Raita Yoshihiko, Camargo Carlos A, Liang Liming, Hasegawa Kohei
Department of Emergency Medicine, Harvard Medical School, Massachusetts General Hospital, Boston, MA, United States.
Division of Rheumatology, Allergy, and Immunology, Department of Medicine, Harvard Medical School, Massachusetts General Hospital, Boston, MA, United States.
Front Med (Lausanne). 2021 Jul 6;8:678047. doi: 10.3389/fmed.2021.678047. eCollection 2021.
Clinicians handle a growing amount of clinical, biometric, and biomarker data. In this "big data" era, there is an emerging faith that the answer to all clinical and scientific questions reside in "big data" and that data will transform medicine into precision medicine. However, data by themselves are useless. It is the algorithms encoding causal reasoning and domain (e.g., clinical and biological) knowledge that prove transformative. The recent introduction of (health) data science presents an opportunity to re-think this data-centric view. For example, while precision medicine seeks to provide the right prevention and treatment strategy to the right patients at the right time, its realization cannot be achieved by algorithms that operate exclusively in data-driven prediction modes, as do most machine learning algorithms. Better understanding of data science and its tasks is vital to interpret findings and translate new discoveries into clinical practice. In this review, we first discuss the principles and major tasks of data science by organizing it into three defining tasks: (1) association and prediction, (2) intervention, and (3) counterfactual causal inference. Second, we review commonly-used data science tools with examples in the medical literature. Lastly, we outline current challenges and future directions in the fields of medicine, elaborating on how data science can enhance clinical effectiveness and inform medical practice. As machine learning algorithms become ubiquitous tools to handle quantitatively "big data," their integration with causal reasoning and domain knowledge is instrumental to qualitatively transform medicine, which will, in turn, improve health outcomes of patients.

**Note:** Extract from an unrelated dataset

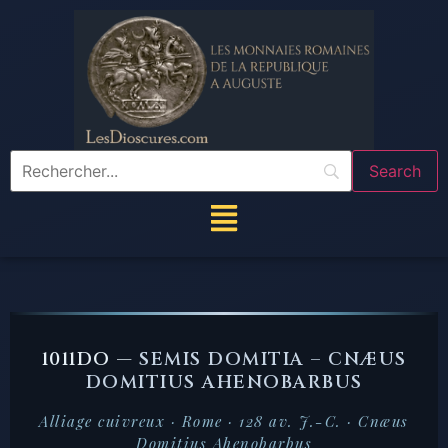
1011DO —
SEMIS DOMITIA – CNÆUS
DOMITIUS AHENOBARBUS
Alliage cuivreux · Rome · 128 av. J.-C. · Cnæus
Domitius Ahenobarbus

临床医生处理着越来越多的临床、生物特征和生物标志物数据。在这个“大数据”时代,人们逐渐相信,所有临床和科学问题的答案都存在于“大数据”中,并且数据将把医学转变为精准医学。然而,数据本身是无用的。是编码因果推理和领域(如临床和生物学)知识的算法才具有变革性。(健康)数据科学的最新引入为重新思考这种以数据为中心的观点提供了契机。例如,虽然精准医学旨在在正确的时间为正确的患者提供正确的预防和治疗策略,但它的实现无法通过大多数机器学习算法那样仅以数据驱动的预测模式运行的算法来达成。更好地理解数据科学及其任务对于解释研究结果并将新发现转化为临床实践至关重要。在本综述中,我们首先通过将数据科学组织为三个定义性任务来讨论其原理和主要任务:(1)关联与预测,(2)干预,以及(3)反事实因果推断。其次,我们结合医学文献中的实例回顾常用的数据科学工具。最后,我们概述医学领域当前的挑战和未来方向,阐述数据科学如何提高临床疗效并为医疗实践提供信息。随着机器学习算法成为处理定量“大数据”的普遍工具,它们与因果推理和领域知识的整合对于定性地变革医学至关重要,而这反过来又将改善患者的健康状况。